Directions for this task :: Set down the San Sebastián travel excerpt word for word, beginning at the words "Table of Contents" and stopping after "Why San Sebastián?".

Excerpt to read ::
==================================================

San Sebastián, Spain — La Concha Bay crescent beach and Monte Igueldo
La Concha Bay from above — the shell-shaped beach that gives San Sebastián its postcard, framed by Monte Igueldo, Monte Urgull and the islet of Santa Clara.

Table of Contents

Rick Steves’ “Basque Country: Seaside San Sebastián” walks the same ground this guide covers — the sweep of La Concha, the tiled pintxos counters of the Parte Vieja, and the Belle Époque promenade that makes Donostia Spain’s most elegant beach city.

Why San Sebastián?

San Sebastián is the city Spaniards themselves dream about. Officially Donostia / San Sebastián, it sits on the Bay of Biscay near the French border, the elegant seaside capital of Gipuzkoa province in the Basque Country, with a population of roughly 188,000 . For more than a century it has been Spain’s most fashionable beach resort — the place where the Spanish royal family summered in the Belle Époque, leaving behind a curving promenade, ornate balustrades and the shell-shaped sweep of La Concha, regularly named one of the best city beaches in Europe .

==================================================

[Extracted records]
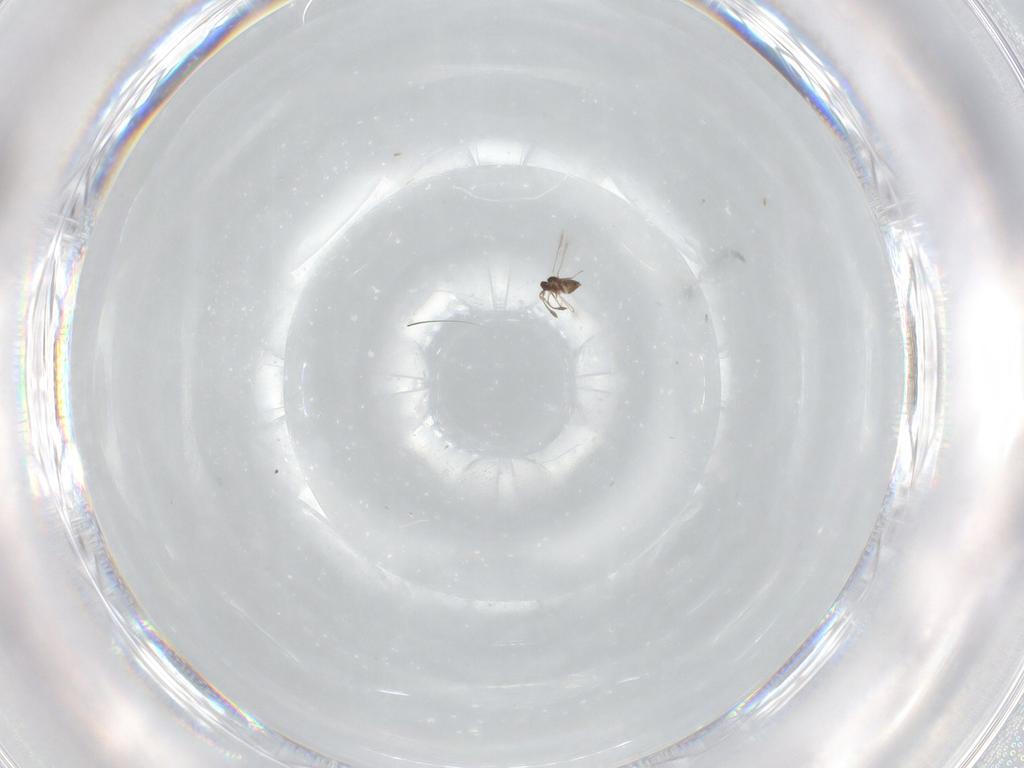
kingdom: Animalia
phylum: Arthropoda
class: Insecta
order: Hymenoptera
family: Mymaridae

==================================================

Task response ::
Table of Contents

Rick Steves’ “Basque Country: Seaside San Sebastián” walks the same ground this guide covers — the sweep of La Concha, the tiled pintxos counters of the Parte Vieja, and the Belle Époque promenade that makes Donostia Spain’s most elegant beach city.

Why San Sebastián?